“Searching bug instances in gameplay video repositories” accepted in IEEE’s Transactions on Games!

Mohammad Reza’s paper “Searching bug instances in gameplay video repositories” was accepted for publication in IEEE’s Transactions on Games! Super congrats Mohammad Reza!

Abstract: “Gameplay videos offer valuable insights into player interactions and game responses, particularly data about game bugs. Despite the abundance of gameplay videos online, extracting useful information remains a challenge. This paper introduces a method for searching and extracting relevant videos from extensive video repositories using English text queries. Our approach requires no external information, like video metadata; it solely depends on video content. Leveraging the zero-shot transfer capabilities of the Contrastive Language-Image Pre-Training (CLIP) model, our approach does not require any data labeling or training. To evaluate our approach, we present the GamePhysics dataset, comprising 26,954 videos from 1,873 games that were collected from the GamePhysics section on the Reddit website. Our approach shows promising results in our extensive analysis of simple and compound queries, indicating that our method is useful for detecting objects and events in gameplay videos. Moreover, we assess the effectiveness of our method by analyzing a carefully annotated dataset of 220 gameplay videos. The results of our study demonstrate
the potential of our approach for applications such as the creation of a video search tool tailored to identifying video game bugs, which could greatly benefit Quality Assurance (QA) teams in finding and reproducing bugs. The code and data used in this paper can be found at https://zenodo.org/records/10211390

A preprint of the paper is available here.

“An Exploratory Study of Dataset and Model Management in Open Source Machine Learning Applications” accepted at CAIN 2024!

Tajkia’s paper “An Exploratory Study of Dataset and Model Management in Open Source Machine Learning Applications” was accepted for publication at CAIN 2024! Super congrats Tajkia!

Abstract: “Datasets and models are two key artifacts in machine learning (ML) applications. Although there exist tools to support dataset and model developers in managing ML artifacts, little is known about how these datasets and models are integrated into ML applications. In this paper, we study how datasets and models in ML applications are managed. In particular, we focus on how these artifacts are stored and versioned alongside the applications. After analyzing 93 repositories, we identified the most common storage location to store datasets and models is the file system, which causes availability issues. Notably, large data and model files, exceeding approximately 60 MB, are stored exclusively in remote storage and downloaded as needed. Most of the datasets and models lack proper integration with the version control system, posing potential traceability and reproducibility issues. Additionally, although datasets and models are likely to evolve during the application development, they are rarely updated in application repositories.”

A preprint of the paper is available here.

“Analyzing Developer Use of ChatGPT Generated Code in Open Source GitHub Projects” accepted at MSR Mining Challenge 2024!

Balreet’s paper “Analyzing Developer Use of ChatGPT Generated Code in Open Source GitHub Projects” was accepted for publication at the MSR Mining Challenge 2024! Super congrats Balreet and co-author Wentao! This paper was a collaboration with Dr. Sarah Nadi from New York University Abu Dhabi.

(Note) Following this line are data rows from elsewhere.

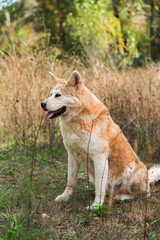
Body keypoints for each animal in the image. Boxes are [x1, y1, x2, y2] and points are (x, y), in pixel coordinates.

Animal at [41, 70, 160, 209]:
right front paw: (65, 197)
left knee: (143, 195)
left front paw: (96, 206)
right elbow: (70, 181)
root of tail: (149, 182)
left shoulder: (100, 159)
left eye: (58, 95)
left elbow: (99, 186)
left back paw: (122, 197)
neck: (79, 120)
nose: (42, 104)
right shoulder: (72, 156)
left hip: (133, 171)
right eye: (50, 95)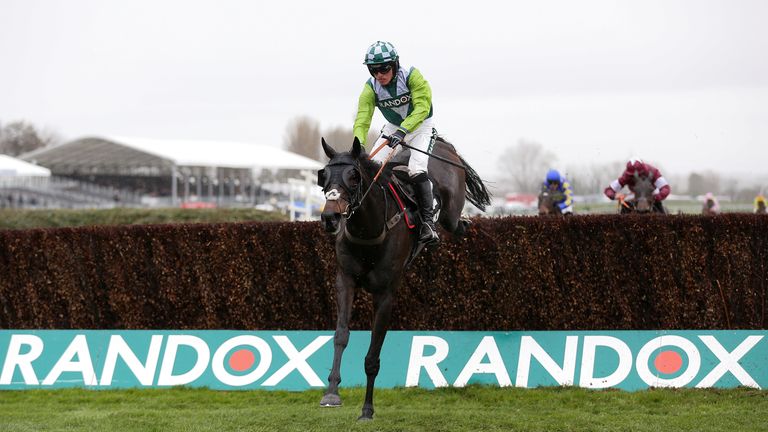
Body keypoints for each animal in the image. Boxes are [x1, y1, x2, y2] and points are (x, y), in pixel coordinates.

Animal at [316, 135, 488, 418]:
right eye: (324, 175)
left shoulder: (386, 293)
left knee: (457, 223)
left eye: (353, 176)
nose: (330, 217)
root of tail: (444, 145)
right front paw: (331, 393)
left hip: (450, 213)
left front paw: (367, 409)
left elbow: (373, 354)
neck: (369, 232)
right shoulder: (345, 281)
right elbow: (341, 335)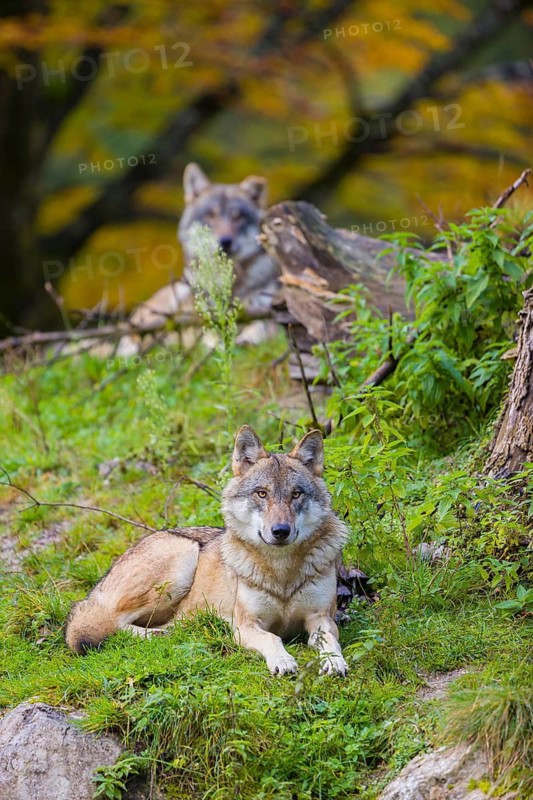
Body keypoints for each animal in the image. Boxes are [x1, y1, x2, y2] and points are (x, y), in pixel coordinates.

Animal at [65, 426, 349, 676]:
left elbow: (330, 641)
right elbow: (272, 638)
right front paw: (282, 660)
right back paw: (160, 634)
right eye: (262, 494)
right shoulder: (246, 626)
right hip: (182, 558)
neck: (282, 573)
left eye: (296, 494)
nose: (280, 531)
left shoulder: (321, 618)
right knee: (110, 626)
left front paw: (335, 662)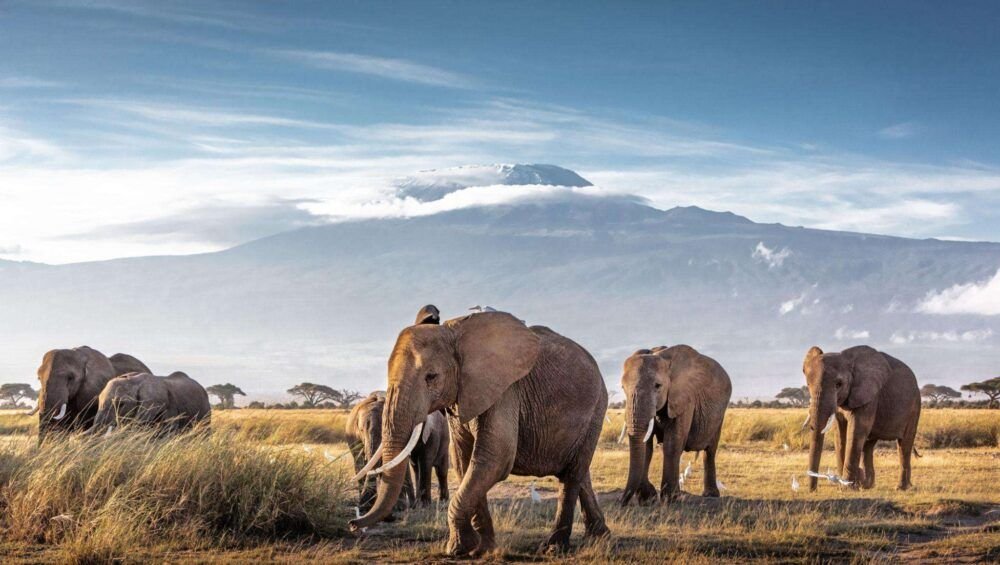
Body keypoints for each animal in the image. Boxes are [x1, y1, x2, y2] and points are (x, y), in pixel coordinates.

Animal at [348, 308, 604, 556]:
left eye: (431, 377)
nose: (352, 524)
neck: (454, 333)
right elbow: (465, 460)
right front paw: (481, 548)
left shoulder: (505, 391)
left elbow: (494, 458)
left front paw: (459, 549)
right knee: (579, 472)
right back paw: (599, 536)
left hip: (596, 409)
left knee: (571, 476)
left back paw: (555, 548)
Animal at [620, 346, 732, 504]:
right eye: (623, 388)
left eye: (658, 386)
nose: (621, 502)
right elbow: (646, 447)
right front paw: (648, 498)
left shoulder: (685, 399)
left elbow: (672, 444)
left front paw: (671, 498)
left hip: (719, 414)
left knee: (710, 451)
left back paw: (710, 495)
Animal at [804, 344, 920, 490]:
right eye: (808, 384)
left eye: (838, 384)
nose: (812, 490)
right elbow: (840, 434)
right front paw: (848, 485)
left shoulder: (869, 396)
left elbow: (856, 431)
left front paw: (847, 488)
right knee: (868, 445)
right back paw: (866, 485)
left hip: (914, 407)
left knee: (904, 445)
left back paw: (901, 487)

Abstract: “The rapid development of large language models such as ChatGPT have made them particularly useful to developers in generating code snippets for their projects. To understand how ChatGPT’s generated code is leveraged by developers, we conducted an empirical study of 3,044 ChatGPT-generated code snippets integrated within GitHub projects. A median of 54% of the generated lines of code is found in the project’s code and this code typically remains unchanged once added. The modifications of the 76 code snippets that changed in a subsequent commit, consisted of minor functionality changes and code reorganizations that were made within a day. Our findings offer insights that help drive the development of AI-assisted programming tools. We highlight the importance of making changes in ChatGPT code before integrating it into a project.”

A preprint of the paper is available here.